Andrew	April 8, 2009 11:03 PM Chris, this is one of the few blogs out there that deals with the practical implications of technology on business and society from the point of view of someone actually in business. Keep caring about this stuff.
Rebecca	April 9, 2009 12:50 AM I guess what I meant to say is that we're still figuring this all out. Is the cloud the final destination? Probably not. So we're not necessarily heading toward an unchangeable future of no privacy. People will react to things and adjust.
Chris Butler	April 9, 2009 9:41 AM @Sarah Dooley, I think you're right about this. What's considered public or private has more to do with overarching cultural trends rather than some kind of objective definition, so we'd need to get to some kind of majority shift. I think what Templeton is trying to point out is that we may reach that majority shift almost by accident rather than by clear consideration of that choice and its ramifications. @Andrew, Thanks for your kind words. I do read a lot of material from futurist blogs and publications, but most of the contributors tend to be academics and/or involved in the sciences. However, there is a strong contingent of futurists in business, too. @Rebecca, I agree- we're definitely in the midst of that process of figuring things out.
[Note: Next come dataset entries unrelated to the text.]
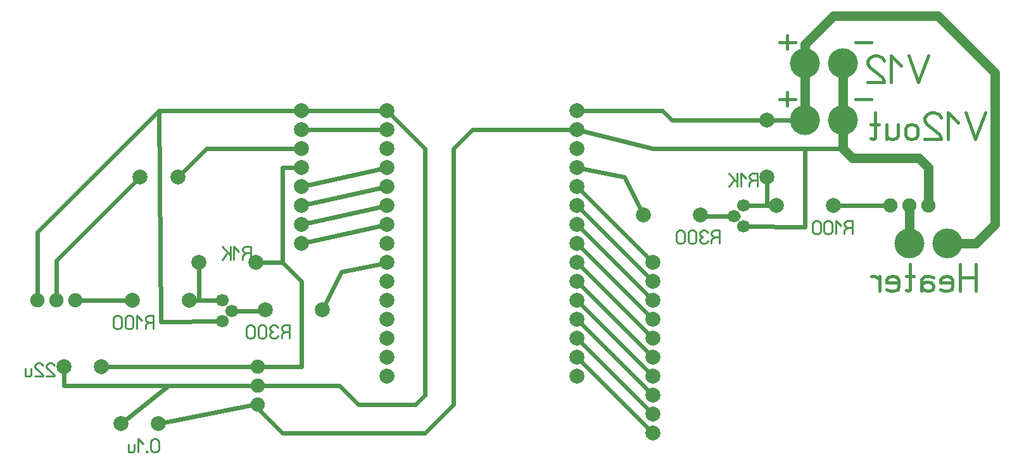
<source format=gbr>
%FSLAX34Y34*%
%MOMM*%
%LNCOPPER_BOTTOM*%
G71*
G01*
%ADD10C, 2.00*%
%ADD11C, 4.00*%
%ADD12C, 0.44*%
%ADD13C, 1.30*%
%ADD14C, 1.70*%
%ADD15C, 2.00*%
%ADD16C, 0.60*%
%ADD17C, 0.22*%
%ADD18C, 1.90*%
%LPD*%
X825500Y774700D02*
G54D10*
D03*
X825500Y749300D02*
G54D10*
D03*
X825500Y723900D02*
G54D10*
D03*
X825500Y698500D02*
G54D10*
D03*
X825500Y673100D02*
G54D10*
D03*
X825500Y647700D02*
G54D10*
D03*
X825500Y622300D02*
G54D10*
D03*
X825500Y596900D02*
G54D10*
D03*
X825500Y571500D02*
G54D10*
D03*
X825500Y546100D02*
G54D10*
D03*
X825500Y520700D02*
G54D10*
D03*
X825500Y495300D02*
G54D10*
D03*
X825500Y469900D02*
G54D10*
D03*
X825500Y444500D02*
G54D10*
D03*
X825500Y419100D02*
G54D10*
D03*
X571500Y774700D02*
G54D10*
D03*
X571500Y749300D02*
G54D10*
D03*
X571500Y723900D02*
G54D10*
D03*
X571500Y698500D02*
G54D10*
D03*
X571500Y673100D02*
G54D10*
D03*
X571500Y647700D02*
G54D10*
D03*
X571500Y622300D02*
G54D10*
D03*
X571500Y596900D02*
G54D10*
D03*
X571500Y571500D02*
G54D10*
D03*
X571500Y546100D02*
G54D10*
D03*
X571500Y520700D02*
G54D10*
D03*
X571500Y495300D02*
G54D10*
D03*
X571500Y469900D02*
G54D10*
D03*
X571500Y444500D02*
G54D10*
D03*
X571500Y419100D02*
G54D10*
D03*
X1130300Y838200D02*
G54D11*
D03*
X1181100Y838200D02*
G54D11*
D03*
G54D12*
X1117600Y866456D02*
X1096267Y866456D01*
G54D12*
X1106933Y875344D02*
X1106933Y857567D01*
G54D12*
X1219200Y866456D02*
X1197867Y866456D01*
G54D12*
X1295400Y848356D02*
X1282067Y812800D01*
X1268733Y848356D01*
G54D12*
X1258955Y835022D02*
X1245622Y848356D01*
X1245622Y812800D01*
G54D12*
X1214511Y812800D02*
X1235844Y812800D01*
X1235844Y815022D01*
X1233177Y819467D01*
X1217177Y832800D01*
X1214511Y837244D01*
X1214511Y841689D01*
X1217177Y846133D01*
X1222511Y848356D01*
X1227844Y848356D01*
X1233177Y846133D01*
X1235844Y841689D01*
X1130300Y762000D02*
G54D11*
D03*
X1181100Y762000D02*
G54D11*
D03*
G54D12*
X1117600Y790256D02*
X1096267Y790256D01*
G54D12*
X1106933Y799144D02*
X1106933Y781367D01*
G54D12*
X1219200Y790256D02*
X1197867Y790256D01*
G54D12*
X1371600Y772156D02*
X1358267Y736600D01*
X1344933Y772156D01*
G54D12*
X1335155Y758822D02*
X1321822Y772156D01*
X1321822Y736600D01*
G54D12*
X1290711Y736600D02*
X1312044Y736600D01*
X1312044Y738822D01*
X1309377Y743267D01*
X1293377Y756600D01*
X1290711Y761044D01*
X1290711Y765489D01*
X1293377Y769933D01*
X1298711Y772156D01*
X1304044Y772156D01*
X1309377Y769933D01*
X1312044Y765489D01*
G54D12*
X1264933Y741933D02*
X1264933Y750822D01*
X1267600Y755267D01*
X1272933Y756600D01*
X1278266Y755267D01*
X1280933Y750822D01*
X1280933Y741933D01*
X1278266Y737489D01*
X1272933Y736600D01*
X1267600Y737489D01*
X1264933Y741933D01*
G54D12*
X1239155Y756600D02*
X1239155Y736600D01*
G54D12*
X1239155Y741044D02*
X1241822Y737489D01*
X1247155Y736600D01*
X1252488Y737489D01*
X1255155Y741044D01*
X1255155Y756600D01*
G54D12*
X1224044Y772156D02*
X1224044Y738822D01*
X1221377Y736600D01*
X1218710Y737489D01*
G54D12*
X1229377Y756600D02*
X1218710Y756600D01*
G54D13*
X1130300Y838200D02*
X1130300Y762000D01*
G54D13*
X1181100Y838200D02*
X1181100Y762000D01*
G54D13*
X1181100Y723900D02*
X1181100Y762000D01*
X1048165Y647700D02*
G54D14*
D03*
X1035465Y633700D02*
G54D14*
D03*
X1048165Y619700D02*
G54D14*
D03*
X1092200Y647700D02*
G54D15*
D03*
X1168400Y647700D02*
G54D15*
D03*
X914400Y635000D02*
G54D15*
D03*
X990600Y635000D02*
G54D15*
D03*
G54D16*
X1041400Y633700D02*
X991900Y633700D01*
X990600Y635000D01*
G54D16*
X1048165Y619700D02*
X1130300Y619068D01*
X1130300Y723900D01*
G54D16*
X914400Y635000D02*
X889000Y685800D01*
X825500Y698500D01*
G54D16*
X1048165Y647700D02*
X1092200Y647700D01*
G54D17*
X1188467Y618489D02*
X1184467Y616267D01*
X1183133Y614044D01*
X1183133Y609600D01*
G54D17*
X1193800Y609600D02*
X1193800Y627378D01*
X1187133Y627378D01*
X1184467Y626267D01*
X1183133Y624044D01*
X1183133Y621822D01*
X1184467Y619600D01*
X1187133Y618489D01*
X1193800Y618489D01*
G54D17*
X1178244Y620711D02*
X1171577Y627378D01*
X1171577Y609600D01*
G54D17*
X1156021Y624044D02*
X1156021Y612933D01*
X1157355Y610711D01*
X1160021Y609600D01*
X1162688Y609600D01*
X1165355Y610711D01*
X1166688Y612933D01*
X1166688Y624044D01*
X1165355Y626267D01*
X1162688Y627378D01*
X1160021Y627378D01*
X1157355Y626267D01*
X1156021Y624044D01*
G54D17*
X1140465Y624044D02*
X1140465Y612933D01*
X1141799Y610711D01*
X1144465Y609600D01*
X1147132Y609600D01*
X1149799Y610711D01*
X1151132Y612933D01*
X1151132Y624044D01*
X1149799Y626267D01*
X1147132Y627378D01*
X1144465Y627378D01*
X1141799Y626267D01*
X1140465Y624044D01*
G54D17*
X1010667Y605789D02*
X1006667Y603567D01*
X1005333Y601344D01*
X1005333Y596900D01*
G54D17*
X1016000Y596900D02*
X1016000Y614678D01*
X1009333Y614678D01*
X1006667Y613567D01*
X1005333Y611344D01*
X1005333Y609122D01*
X1006667Y606900D01*
X1009333Y605789D01*
X1016000Y605789D01*
G54D17*
X1000444Y611344D02*
X999111Y613567D01*
X996444Y614678D01*
X993777Y614678D01*
X991111Y613567D01*
X989777Y611344D01*
X989777Y609122D01*
X991111Y606900D01*
X993777Y605789D01*
X991111Y604678D01*
X989777Y602456D01*
X989777Y600233D01*
X991111Y598011D01*
X993777Y596900D01*
X996444Y596900D01*
X999111Y598011D01*
X1000444Y600233D01*
G54D17*
X974221Y611344D02*
X974221Y600233D01*
X975555Y598011D01*
X978221Y596900D01*
X980888Y596900D01*
X983555Y598011D01*
X984888Y600233D01*
X984888Y611344D01*
X983555Y613567D01*
X980888Y614678D01*
X978221Y614678D01*
X975555Y613567D01*
X974221Y611344D01*
G54D17*
X958665Y611344D02*
X958665Y600233D01*
X959999Y598011D01*
X962665Y596900D01*
X965332Y596900D01*
X967999Y598011D01*
X969332Y600233D01*
X969332Y611344D01*
X967999Y613567D01*
X965332Y614678D01*
X962665Y614678D01*
X959999Y613567D01*
X958665Y611344D01*
X1079500Y762000D02*
G54D15*
D03*
X1079500Y685800D02*
G54D15*
D03*
G54D16*
X1079500Y685800D02*
X1079500Y647700D01*
G54D17*
X1061467Y681989D02*
X1057467Y679767D01*
X1056133Y677544D01*
X1056133Y673100D01*
G54D17*
X1066800Y673100D02*
X1066800Y690878D01*
X1060133Y690878D01*
X1057467Y689767D01*
X1056133Y687544D01*
X1056133Y685322D01*
X1057467Y683100D01*
X1060133Y681989D01*
X1066800Y681989D01*
G54D17*
X1051244Y684211D02*
X1044577Y690878D01*
X1044577Y673100D01*
G54D17*
X1039688Y673100D02*
X1039688Y690878D01*
G54D17*
X1039688Y678656D02*
X1029021Y690878D01*
G54D17*
X1035688Y681989D02*
X1029021Y673100D01*
X1244600Y647700D02*
G54D18*
D03*
X1270000Y647700D02*
G54D18*
D03*
X1295400Y647700D02*
G54D18*
D03*
G54D16*
X1168400Y647700D02*
X1244600Y647700D01*
G54D13*
X1295400Y647700D02*
X1295400Y698500D01*
X1282700Y711200D01*
X1193800Y711200D01*
X1181100Y723900D01*
X1270000Y596900D02*
G54D11*
D03*
G54D13*
X1270000Y596900D02*
X1270000Y647700D01*
G54D13*
X1130300Y838200D02*
X1130300Y863600D01*
X1168400Y901700D01*
X1308100Y901700D01*
X1384300Y825500D01*
X1384300Y622300D01*
X1358900Y596900D01*
X1333500Y596900D01*
X1320800Y596900D02*
G54D11*
D03*
G54D12*
X1358900Y533400D02*
X1358900Y568956D01*
G54D12*
X1337567Y533400D02*
X1337567Y568956D01*
G54D12*
X1358900Y551178D02*
X1337567Y551178D01*
G54D12*
X1311789Y535622D02*
X1316056Y533400D01*
X1321389Y533400D01*
X1326722Y535622D01*
X1327789Y540067D01*
X1327789Y547622D01*
X1325122Y552067D01*
X1319789Y553400D01*
X1314456Y552067D01*
X1311789Y548956D01*
X1311789Y544511D01*
X1327789Y544511D01*
G54D12*
X1302011Y551178D02*
X1296678Y553400D01*
X1290278Y553400D01*
X1286011Y548956D01*
X1286011Y533400D01*
G54D12*
X1286011Y540067D02*
X1288678Y544511D01*
X1294011Y545400D01*
X1299344Y544511D01*
X1302011Y540067D01*
X1300944Y535622D01*
X1296678Y533400D01*
X1294011Y533400D01*
X1292944Y533400D01*
X1288678Y535622D01*
X1286011Y540067D01*
G54D12*
X1270900Y568956D02*
X1270900Y535622D01*
X1268233Y533400D01*
X1265566Y534289D01*
G54D12*
X1276233Y553400D02*
X1265566Y553400D01*
G54D12*
X1239788Y535622D02*
X1244055Y533400D01*
X1249388Y533400D01*
X1254721Y535622D01*
X1255788Y540067D01*
X1255788Y547622D01*
X1253121Y552067D01*
X1247788Y553400D01*
X1242455Y552067D01*
X1239788Y548956D01*
X1239788Y544511D01*
X1255788Y544511D01*
G54D12*
X1230010Y533400D02*
X1230010Y553400D01*
G54D12*
X1230010Y548956D02*
X1224677Y553400D01*
X1219343Y553400D01*
G54D16*
X1130300Y762000D02*
X1079500Y762000D01*
X952500Y762000D01*
X939800Y774700D01*
X825500Y774700D01*
G54D16*
X825500Y749300D02*
X927100Y723900D01*
X1181100Y723900D01*
G54D16*
X571500Y774700D02*
X457200Y774700D01*
G54D16*
X571500Y749300D02*
X457200Y749300D01*
G54D16*
X571500Y698500D02*
X457200Y673100D01*
G54D16*
X571500Y673100D02*
X457200Y647700D01*
X457200Y774700D02*
G54D10*
D03*
X457200Y749300D02*
G54D10*
D03*
X457200Y673100D02*
G54D10*
D03*
X457200Y647700D02*
G54D10*
D03*
X351705Y520700D02*
G54D14*
D03*
X364405Y506700D02*
G54D14*
D03*
X351705Y492700D02*
G54D14*
D03*
X307670Y520700D02*
G54D15*
D03*
X231470Y520700D02*
G54D15*
D03*
X485470Y508000D02*
G54D15*
D03*
X409270Y508000D02*
G54D15*
D03*
G54D16*
X358470Y506700D02*
X407970Y506700D01*
X409270Y508000D01*
G54D16*
X351705Y492700D02*
X269570Y492068D01*
X266700Y774700D01*
X457200Y774700D01*
G54D16*
X485470Y508000D02*
X510870Y558800D01*
X574370Y571500D01*
G54D16*
X351705Y520700D02*
X307670Y520700D01*
G54D17*
X254072Y491489D02*
X250072Y489267D01*
X248738Y487044D01*
X248738Y482600D01*
G54D17*
X259405Y482600D02*
X259405Y500378D01*
X252738Y500378D01*
X250072Y499267D01*
X248738Y497044D01*
X248738Y494822D01*
X250072Y492600D01*
X252738Y491489D01*
X259405Y491489D01*
G54D17*
X243849Y493711D02*
X237182Y500378D01*
X237182Y482600D01*
G54D17*
X221626Y497044D02*
X221626Y485933D01*
X222960Y483711D01*
X225626Y482600D01*
X228293Y482600D01*
X230960Y483711D01*
X232293Y485933D01*
X232293Y497044D01*
X230960Y499267D01*
X228293Y500378D01*
X225626Y500378D01*
X222960Y499267D01*
X221626Y497044D01*
G54D17*
X206070Y497044D02*
X206070Y485933D01*
X207404Y483711D01*
X210070Y482600D01*
X212737Y482600D01*
X215404Y483711D01*
X216737Y485933D01*
X216737Y497044D01*
X215404Y499267D01*
X212737Y500378D01*
X210070Y500378D01*
X207404Y499267D01*
X206070Y497044D01*
G54D17*
X435872Y478789D02*
X431872Y476567D01*
X430538Y474344D01*
X430538Y469900D01*
G54D17*
X441205Y469900D02*
X441205Y487678D01*
X434538Y487678D01*
X431872Y486567D01*
X430538Y484344D01*
X430538Y482122D01*
X431872Y479900D01*
X434538Y478789D01*
X441205Y478789D01*
G54D17*
X425649Y484344D02*
X424316Y486567D01*
X421649Y487678D01*
X418982Y487678D01*
X416316Y486567D01*
X414982Y484344D01*
X414982Y482122D01*
X416316Y479900D01*
X418982Y478789D01*
X416316Y477678D01*
X414982Y475456D01*
X414982Y473233D01*
X416316Y471011D01*
X418982Y469900D01*
X421649Y469900D01*
X424316Y471011D01*
X425649Y473233D01*
G54D17*
X399426Y484344D02*
X399426Y473233D01*
X400760Y471011D01*
X403426Y469900D01*
X406093Y469900D01*
X408760Y471011D01*
X410093Y473233D01*
X410093Y484344D01*
X408760Y486567D01*
X406093Y487678D01*
X403426Y487678D01*
X400760Y486567D01*
X399426Y484344D01*
G54D17*
X383870Y484344D02*
X383870Y473233D01*
X385204Y471011D01*
X387870Y469900D01*
X390537Y469900D01*
X393204Y471011D01*
X394537Y473233D01*
X394537Y484344D01*
X393204Y486567D01*
X390537Y487678D01*
X387870Y487678D01*
X385204Y486567D01*
X383870Y484344D01*
X396570Y571500D02*
G54D15*
D03*
X320370Y571500D02*
G54D15*
D03*
G54D16*
X320370Y571500D02*
X320370Y520700D01*
G54D17*
X383870Y584200D02*
X379870Y581978D01*
X378537Y579756D01*
X378537Y575311D01*
G54D17*
X389203Y575311D02*
X389203Y593089D01*
X382537Y593089D01*
X379870Y591978D01*
X378537Y589756D01*
X378537Y587533D01*
X379870Y585311D01*
X382537Y584200D01*
X389203Y584200D01*
G54D17*
X373647Y586422D02*
X366981Y593089D01*
X366981Y575311D01*
G54D17*
X362091Y575311D02*
X362091Y593089D01*
G54D17*
X362091Y580867D02*
X351425Y593089D01*
G54D17*
X358091Y584200D02*
X351425Y575311D01*
X155270Y520700D02*
G54D18*
D03*
X129870Y520700D02*
G54D18*
D03*
X104470Y520700D02*
G54D18*
D03*
G54D16*
X231470Y520700D02*
X155270Y520700D01*
X457200Y622300D02*
G54D10*
D03*
X457200Y596900D02*
G54D10*
D03*
G54D16*
X571500Y647700D02*
X457200Y622300D01*
G54D16*
X571500Y622300D02*
X457200Y596900D01*
G54D16*
X104470Y520700D02*
X104470Y612470D01*
X266700Y774700D01*
G54D16*
X129870Y520700D02*
X129870Y574370D01*
X241300Y685800D01*
X457200Y723900D02*
G54D10*
D03*
X292100Y685800D02*
G54D10*
D03*
X241300Y685800D02*
G54D10*
D03*
X457200Y698500D02*
G54D10*
D03*
G54D16*
X292100Y685800D02*
X330200Y723900D01*
X457200Y723900D01*
G54D16*
X457200Y698500D02*
X431800Y698500D01*
X431800Y571500D01*
X457200Y546100D01*
X457200Y431800D01*
G54D16*
X396570Y571500D02*
X431800Y571500D01*
X398800Y431800D02*
G54D18*
D03*
X398800Y406400D02*
G54D18*
D03*
X398800Y381000D02*
G54D18*
D03*
G54D16*
X329400Y431800D02*
X457200Y431800D01*
G54D16*
X393700Y406400D02*
X139700Y406400D01*
X139700Y431800D01*
G54D16*
X279400Y406400D02*
X215900Y355600D01*
G54D16*
X265900Y355600D02*
X393700Y381000D01*
G54D16*
X393700Y406400D02*
X508000Y406400D01*
X533400Y381000D01*
X609600Y381000D01*
X622300Y393700D01*
X622300Y723900D01*
X571500Y774700D01*
G54D16*
X825500Y749300D02*
X685800Y749300D01*
X660400Y723900D01*
X660400Y381000D01*
X622300Y342900D01*
X431800Y342900D01*
X393700Y381000D01*
X265900Y355600D02*
G54D15*
D03*
X215900Y355600D02*
G54D15*
D03*
X189700Y431800D02*
G54D15*
D03*
X139700Y431800D02*
G54D15*
D03*
G54D16*
X189700Y431800D02*
X342900Y431800D01*
G54D17*
X256033Y331944D02*
X256033Y320833D01*
X257367Y318611D01*
X260033Y317500D01*
X262700Y317500D01*
X265367Y318611D01*
X266700Y320833D01*
X266700Y331944D01*
X265367Y334167D01*
X262700Y335278D01*
X260033Y335278D01*
X257367Y334167D01*
X256033Y331944D01*
G54D17*
X250077Y317500D02*
X251144Y317500D01*
X251144Y318389D01*
X250077Y318389D01*
X250077Y317500D01*
X251144Y317500D01*
G54D17*
X245188Y328611D02*
X238521Y335278D01*
X238521Y317500D01*
G54D17*
X225632Y327500D02*
X225632Y317500D01*
G54D17*
X225632Y319722D02*
X226965Y317944D01*
X229632Y317500D01*
X232299Y317944D01*
X233632Y319722D01*
X233632Y327500D01*
G54D17*
X116333Y419100D02*
X127000Y419100D01*
X127000Y420211D01*
X125667Y422433D01*
X117667Y429100D01*
X116333Y431322D01*
X116333Y433544D01*
X117667Y435767D01*
X120333Y436878D01*
X123000Y436878D01*
X125667Y435767D01*
X127000Y433544D01*
G54D17*
X100777Y419100D02*
X111444Y419100D01*
X111444Y420211D01*
X110111Y422433D01*
X102111Y429100D01*
X100777Y431322D01*
X100777Y433544D01*
X102111Y435767D01*
X104777Y436878D01*
X107444Y436878D01*
X110111Y435767D01*
X111444Y433544D01*
G54D17*
X87888Y429100D02*
X87888Y419100D01*
G54D17*
X87888Y421322D02*
X89221Y419544D01*
X91888Y419100D01*
X94555Y419544D01*
X95888Y421322D01*
X95888Y429100D01*
X927100Y571500D02*
G54D10*
D03*
X927100Y546100D02*
G54D10*
D03*
X927100Y520700D02*
G54D10*
D03*
X927100Y495300D02*
G54D10*
D03*
X927100Y469900D02*
G54D10*
D03*
X927100Y444500D02*
G54D10*
D03*
X927100Y419100D02*
G54D10*
D03*
X927100Y393700D02*
G54D10*
D03*
X927100Y368300D02*
G54D10*
D03*
G54D16*
X825500Y673100D02*
X927100Y571500D01*
G54D16*
X825500Y647700D02*
X927100Y546100D01*
G54D16*
X825500Y622300D02*
X927100Y520700D01*
G54D16*
X825500Y596900D02*
X927100Y495300D01*
G54D16*
X825500Y571500D02*
X927100Y469900D01*
G54D16*
X825500Y546100D02*
X927100Y444500D01*
G54D16*
X825500Y520700D02*
X927100Y419100D01*
G54D16*
X825500Y495300D02*
X927100Y393700D01*
G54D16*
X825500Y469900D02*
X927100Y368300D01*
X927100Y342900D02*
G54D10*
D03*
G54D16*
X825500Y444500D02*
X927100Y342900D01*
M02*

</source>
That's why I appreciate Templeton's warning: Let's be careful and deliberate rather than careless and surprised later.
sarah dooley	April 9, 2009 11:06 AM @ Chris Butler: sure, point taken. i think it is good to give consideration to this kind of choice, as templeton suggests, but i also think it's more of a best-case scenario than a realistic possibility that consideration will be what ultimately determines the choice that's made. which is probably true of any scenario involving a big general shift in attitudes. i would be curious to know more about how previous shifts in definitions of privacy have worked, but i'm guessing they haven't been unlike what's happening now: some deliberate consideration, including a good amount of concern, but mostly just an aggregation of organic responses to changing conditions. by accident seems like the standard way for things to happen, and i'm not sure that's inherently problematic.
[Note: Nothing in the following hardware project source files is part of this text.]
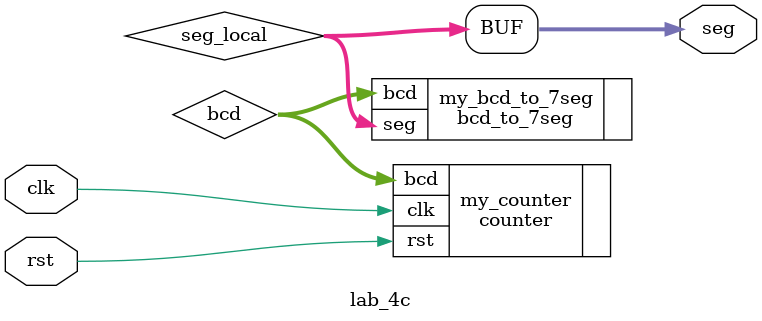
<source format=v>
module lab_4c (
    input wire clk,  // Clock input
    input wire rst,  // Reset input
    output wire [6:0] seg  // 7-segment display output
);
    wire [3:0] bcd;
    wire [6:0] seg_local;

    counter my_counter (
        .clk(clk),
        .rst(rst),
        .bcd(bcd)
    );

    bcd_to_7seg my_bcd_to_7seg (
        .bcd(bcd),
        .seg(seg_local)
    );

    assign seg = seg_local;
endmodule

</source>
Andrew	April 9, 2009 10:14 PM @Sarah Dooley Right, by accident seems to be the mechanism, and so, we're already there. So now we're struggling through what to do about it. Templeton is warning that as we continue to settle in to our current way of being, our decisions will be critical to establishing the degree or extremity of the situation. How much privacy do we want and what do we want that to mean. If we just assume that all of these issues will work themselves out, we could end up in a world of hurt.
Chris Butler	April 10, 2009 9:50 AM @Sarah Dooley, @Andrew, I think what I meant by "almost by accident" was that we could end up having made critical decisions in regard to privacy based upon benefits we see and experience now (i.e. free productivity tools, ease of use, compatibility, etc.) that may only have severely negative ramifications later. Perhaps another way of saying this is that we need to take a longer view of decisions like these, bearing in mind a potential cause and effect chain of events that may be two to three steps removed from the immediate result.